Who judges the Bank of England?

The main facade of the Bank of England, on Threadneedle Street in the City of London, with the Royal Exchange on the right, 21/01/2009

MPs on the Treasury Select Committee have profound doubts about whether the Bank of England, with all its sweeping economic and regulatory powers, is subject to sufficient checks and balances - whether its governance is adequate.

These concerns have been sharpened by last week's disclosure that the Bank had suspended an employee, following allegations that it was aware eight years ago of suspected manipulation of the multi-trillion-dollar foreign exchange market.

The Bank denies it colluded in market-rigging.

But any day now its so-called oversight committee will confirm that the allegations of the Bank ignoring signs of market corruption will be independently investigated and evaluated by a senior external lawyer, whose work will be based on a soon-to-be-completed initial report by the solicitors Travers Smith.

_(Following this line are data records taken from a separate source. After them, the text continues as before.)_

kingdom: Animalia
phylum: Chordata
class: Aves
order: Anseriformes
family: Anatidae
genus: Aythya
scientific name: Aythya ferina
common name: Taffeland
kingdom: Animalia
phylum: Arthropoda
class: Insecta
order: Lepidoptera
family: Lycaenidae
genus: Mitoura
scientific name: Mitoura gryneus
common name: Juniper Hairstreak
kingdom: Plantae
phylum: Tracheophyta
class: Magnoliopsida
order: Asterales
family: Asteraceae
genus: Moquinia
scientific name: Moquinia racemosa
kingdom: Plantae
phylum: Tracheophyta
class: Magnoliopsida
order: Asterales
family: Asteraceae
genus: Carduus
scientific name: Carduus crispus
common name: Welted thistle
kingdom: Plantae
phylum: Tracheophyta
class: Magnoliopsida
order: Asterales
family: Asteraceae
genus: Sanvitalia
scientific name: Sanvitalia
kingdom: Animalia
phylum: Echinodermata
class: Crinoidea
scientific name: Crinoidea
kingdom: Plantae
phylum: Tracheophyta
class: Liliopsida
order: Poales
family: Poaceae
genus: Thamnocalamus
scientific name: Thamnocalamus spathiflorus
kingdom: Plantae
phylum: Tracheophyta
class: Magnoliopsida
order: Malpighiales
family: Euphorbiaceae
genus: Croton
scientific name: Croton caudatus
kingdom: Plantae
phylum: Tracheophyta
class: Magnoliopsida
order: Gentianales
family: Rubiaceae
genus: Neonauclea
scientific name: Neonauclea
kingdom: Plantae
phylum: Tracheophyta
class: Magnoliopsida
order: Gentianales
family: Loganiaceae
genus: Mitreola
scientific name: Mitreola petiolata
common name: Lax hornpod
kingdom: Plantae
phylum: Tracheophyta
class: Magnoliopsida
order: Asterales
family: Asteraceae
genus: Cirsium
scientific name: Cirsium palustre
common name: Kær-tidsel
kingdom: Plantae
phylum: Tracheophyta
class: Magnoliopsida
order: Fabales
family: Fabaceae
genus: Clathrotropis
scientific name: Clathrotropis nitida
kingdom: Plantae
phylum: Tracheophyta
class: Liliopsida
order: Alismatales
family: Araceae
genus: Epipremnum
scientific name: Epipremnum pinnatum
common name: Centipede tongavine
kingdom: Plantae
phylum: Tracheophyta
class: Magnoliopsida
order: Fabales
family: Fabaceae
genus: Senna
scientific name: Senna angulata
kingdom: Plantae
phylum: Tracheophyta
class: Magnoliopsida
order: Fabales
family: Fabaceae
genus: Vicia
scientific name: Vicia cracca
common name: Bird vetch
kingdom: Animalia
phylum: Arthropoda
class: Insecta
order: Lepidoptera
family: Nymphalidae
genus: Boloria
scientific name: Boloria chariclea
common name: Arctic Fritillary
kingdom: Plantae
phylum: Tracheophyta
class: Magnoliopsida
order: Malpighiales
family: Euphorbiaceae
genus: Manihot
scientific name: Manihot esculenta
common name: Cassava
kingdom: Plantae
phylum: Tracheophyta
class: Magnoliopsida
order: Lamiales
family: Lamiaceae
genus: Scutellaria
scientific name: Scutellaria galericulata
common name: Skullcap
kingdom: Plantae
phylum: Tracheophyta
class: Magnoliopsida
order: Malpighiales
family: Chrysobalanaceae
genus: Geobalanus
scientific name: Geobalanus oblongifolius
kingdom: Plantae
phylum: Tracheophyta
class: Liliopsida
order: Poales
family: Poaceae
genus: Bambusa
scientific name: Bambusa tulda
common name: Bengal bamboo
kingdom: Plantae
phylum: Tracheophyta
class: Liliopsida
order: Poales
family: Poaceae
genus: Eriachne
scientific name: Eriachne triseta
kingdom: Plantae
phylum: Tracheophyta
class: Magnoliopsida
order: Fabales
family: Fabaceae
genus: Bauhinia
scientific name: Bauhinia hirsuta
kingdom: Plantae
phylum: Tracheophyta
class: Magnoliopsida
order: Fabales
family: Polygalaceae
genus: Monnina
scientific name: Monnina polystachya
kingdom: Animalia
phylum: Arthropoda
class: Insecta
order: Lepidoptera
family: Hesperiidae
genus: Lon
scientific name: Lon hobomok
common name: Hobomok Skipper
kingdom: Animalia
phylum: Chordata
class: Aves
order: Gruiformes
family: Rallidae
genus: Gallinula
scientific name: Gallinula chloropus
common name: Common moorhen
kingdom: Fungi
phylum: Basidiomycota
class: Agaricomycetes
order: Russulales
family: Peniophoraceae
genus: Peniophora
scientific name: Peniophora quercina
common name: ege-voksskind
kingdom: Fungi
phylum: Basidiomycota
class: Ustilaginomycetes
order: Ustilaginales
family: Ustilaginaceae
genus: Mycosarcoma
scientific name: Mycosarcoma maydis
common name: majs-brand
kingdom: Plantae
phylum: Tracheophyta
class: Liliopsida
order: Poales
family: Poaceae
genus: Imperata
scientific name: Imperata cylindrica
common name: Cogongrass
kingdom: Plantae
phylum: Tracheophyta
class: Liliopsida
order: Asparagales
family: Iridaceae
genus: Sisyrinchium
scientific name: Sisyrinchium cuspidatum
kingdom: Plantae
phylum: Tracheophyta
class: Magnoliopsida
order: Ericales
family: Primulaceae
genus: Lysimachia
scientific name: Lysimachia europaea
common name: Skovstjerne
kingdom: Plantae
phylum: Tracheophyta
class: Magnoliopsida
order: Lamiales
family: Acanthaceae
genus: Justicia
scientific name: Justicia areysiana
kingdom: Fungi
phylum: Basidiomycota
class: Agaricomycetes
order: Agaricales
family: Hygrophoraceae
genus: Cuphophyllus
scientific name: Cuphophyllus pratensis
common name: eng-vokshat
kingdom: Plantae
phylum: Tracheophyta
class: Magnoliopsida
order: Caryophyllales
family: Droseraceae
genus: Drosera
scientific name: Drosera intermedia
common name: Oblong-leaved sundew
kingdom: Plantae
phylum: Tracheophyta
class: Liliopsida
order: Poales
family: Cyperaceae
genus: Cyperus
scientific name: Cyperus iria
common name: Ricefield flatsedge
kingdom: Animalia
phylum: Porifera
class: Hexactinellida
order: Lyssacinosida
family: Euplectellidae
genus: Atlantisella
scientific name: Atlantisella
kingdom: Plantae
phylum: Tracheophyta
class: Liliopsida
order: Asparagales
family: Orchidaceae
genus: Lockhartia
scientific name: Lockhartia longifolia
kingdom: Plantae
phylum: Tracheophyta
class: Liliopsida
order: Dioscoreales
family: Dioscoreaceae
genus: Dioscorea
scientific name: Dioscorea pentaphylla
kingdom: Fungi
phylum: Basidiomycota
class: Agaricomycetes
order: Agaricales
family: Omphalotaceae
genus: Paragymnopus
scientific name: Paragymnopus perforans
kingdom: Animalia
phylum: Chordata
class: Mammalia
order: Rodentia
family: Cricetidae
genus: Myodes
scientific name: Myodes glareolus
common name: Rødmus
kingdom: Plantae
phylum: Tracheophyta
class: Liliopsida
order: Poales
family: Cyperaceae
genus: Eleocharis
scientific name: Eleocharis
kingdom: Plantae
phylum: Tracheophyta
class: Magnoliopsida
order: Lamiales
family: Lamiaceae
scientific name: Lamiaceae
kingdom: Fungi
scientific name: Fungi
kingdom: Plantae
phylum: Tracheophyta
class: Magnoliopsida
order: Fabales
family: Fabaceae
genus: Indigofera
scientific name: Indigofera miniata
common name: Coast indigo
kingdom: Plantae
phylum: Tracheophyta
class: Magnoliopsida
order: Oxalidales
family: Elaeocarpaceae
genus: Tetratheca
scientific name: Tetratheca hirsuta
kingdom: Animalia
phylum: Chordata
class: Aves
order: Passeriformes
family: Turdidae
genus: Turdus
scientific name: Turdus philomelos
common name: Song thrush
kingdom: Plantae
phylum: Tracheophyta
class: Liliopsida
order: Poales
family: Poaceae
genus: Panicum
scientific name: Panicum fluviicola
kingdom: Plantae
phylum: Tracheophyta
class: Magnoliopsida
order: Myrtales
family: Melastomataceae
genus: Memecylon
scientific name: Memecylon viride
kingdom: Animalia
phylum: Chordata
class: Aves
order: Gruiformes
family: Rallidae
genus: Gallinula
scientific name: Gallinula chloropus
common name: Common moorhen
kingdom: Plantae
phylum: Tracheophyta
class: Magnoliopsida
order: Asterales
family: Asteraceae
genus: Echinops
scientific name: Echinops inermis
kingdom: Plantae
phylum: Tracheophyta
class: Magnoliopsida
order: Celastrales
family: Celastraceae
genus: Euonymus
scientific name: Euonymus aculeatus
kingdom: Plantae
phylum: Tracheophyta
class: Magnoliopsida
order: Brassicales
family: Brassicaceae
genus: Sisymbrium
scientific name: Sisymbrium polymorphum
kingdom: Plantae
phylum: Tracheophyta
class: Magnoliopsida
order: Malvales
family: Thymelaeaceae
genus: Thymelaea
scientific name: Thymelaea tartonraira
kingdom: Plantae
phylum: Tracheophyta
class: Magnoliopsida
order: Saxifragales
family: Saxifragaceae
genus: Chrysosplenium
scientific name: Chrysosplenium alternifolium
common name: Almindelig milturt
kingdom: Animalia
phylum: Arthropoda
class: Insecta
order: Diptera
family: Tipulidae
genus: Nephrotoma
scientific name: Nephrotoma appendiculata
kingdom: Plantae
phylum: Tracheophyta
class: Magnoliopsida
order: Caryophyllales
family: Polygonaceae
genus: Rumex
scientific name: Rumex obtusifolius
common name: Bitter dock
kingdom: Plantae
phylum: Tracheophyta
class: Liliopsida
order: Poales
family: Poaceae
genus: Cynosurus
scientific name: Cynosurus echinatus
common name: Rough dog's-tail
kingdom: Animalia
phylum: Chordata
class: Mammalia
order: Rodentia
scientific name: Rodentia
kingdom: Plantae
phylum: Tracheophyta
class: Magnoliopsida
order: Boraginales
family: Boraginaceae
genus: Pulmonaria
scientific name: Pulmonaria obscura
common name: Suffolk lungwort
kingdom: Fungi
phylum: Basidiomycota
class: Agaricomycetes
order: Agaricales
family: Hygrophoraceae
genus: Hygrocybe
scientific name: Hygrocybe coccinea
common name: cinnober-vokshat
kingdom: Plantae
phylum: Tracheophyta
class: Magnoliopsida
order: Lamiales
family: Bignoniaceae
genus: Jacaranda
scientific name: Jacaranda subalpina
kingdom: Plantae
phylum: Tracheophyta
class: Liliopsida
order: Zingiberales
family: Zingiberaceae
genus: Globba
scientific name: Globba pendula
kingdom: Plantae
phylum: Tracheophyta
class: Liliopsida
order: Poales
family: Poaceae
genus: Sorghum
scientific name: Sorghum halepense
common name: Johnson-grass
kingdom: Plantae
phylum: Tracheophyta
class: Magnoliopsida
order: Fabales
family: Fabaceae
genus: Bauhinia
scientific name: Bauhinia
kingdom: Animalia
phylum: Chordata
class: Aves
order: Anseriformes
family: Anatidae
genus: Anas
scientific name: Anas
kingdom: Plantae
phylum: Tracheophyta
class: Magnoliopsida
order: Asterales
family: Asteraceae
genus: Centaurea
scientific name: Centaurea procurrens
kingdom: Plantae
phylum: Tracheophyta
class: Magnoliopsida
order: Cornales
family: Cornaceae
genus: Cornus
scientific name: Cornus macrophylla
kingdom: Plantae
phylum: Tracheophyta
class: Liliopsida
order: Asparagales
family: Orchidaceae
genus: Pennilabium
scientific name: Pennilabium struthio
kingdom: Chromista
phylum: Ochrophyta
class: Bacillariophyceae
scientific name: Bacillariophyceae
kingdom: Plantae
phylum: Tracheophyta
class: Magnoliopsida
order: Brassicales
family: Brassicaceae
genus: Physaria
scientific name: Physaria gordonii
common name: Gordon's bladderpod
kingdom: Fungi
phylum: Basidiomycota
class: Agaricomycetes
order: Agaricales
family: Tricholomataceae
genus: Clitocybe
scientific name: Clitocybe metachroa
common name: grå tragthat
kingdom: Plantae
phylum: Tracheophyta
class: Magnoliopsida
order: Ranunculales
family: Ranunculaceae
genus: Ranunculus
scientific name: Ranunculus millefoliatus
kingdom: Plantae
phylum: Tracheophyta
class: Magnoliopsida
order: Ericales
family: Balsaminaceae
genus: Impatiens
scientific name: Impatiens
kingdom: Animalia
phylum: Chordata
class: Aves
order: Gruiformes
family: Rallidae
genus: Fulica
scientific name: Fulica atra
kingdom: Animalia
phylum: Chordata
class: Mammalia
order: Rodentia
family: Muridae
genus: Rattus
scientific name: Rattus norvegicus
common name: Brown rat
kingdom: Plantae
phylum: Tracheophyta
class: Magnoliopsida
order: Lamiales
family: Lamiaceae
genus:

Bank of England governor Mark Carney might well wish to make this announcement when grilled today by MPs.

But he can't, and won't - because that would damage the independence of the oversight committee, made up of non-executives from the Bank's court or board, and would go some way to corroborate MPs' fears that Mr Carney and his fellow executives aren't sufficiently held to account.

Also, and as a Bank director said to me, the Bank does not dare invoke its traditional secrecy when faced with such grave accusations.

I asked him whether the yet-to-be-chosen external lawyer was likely to conclude the Bank was innocent, negligent or wilfully blind to currency fixing - or even, perhaps, complicit, for all its assertions that there is no evidence that it colluded.

His answer, that he simply did not know, was not what I anticipated.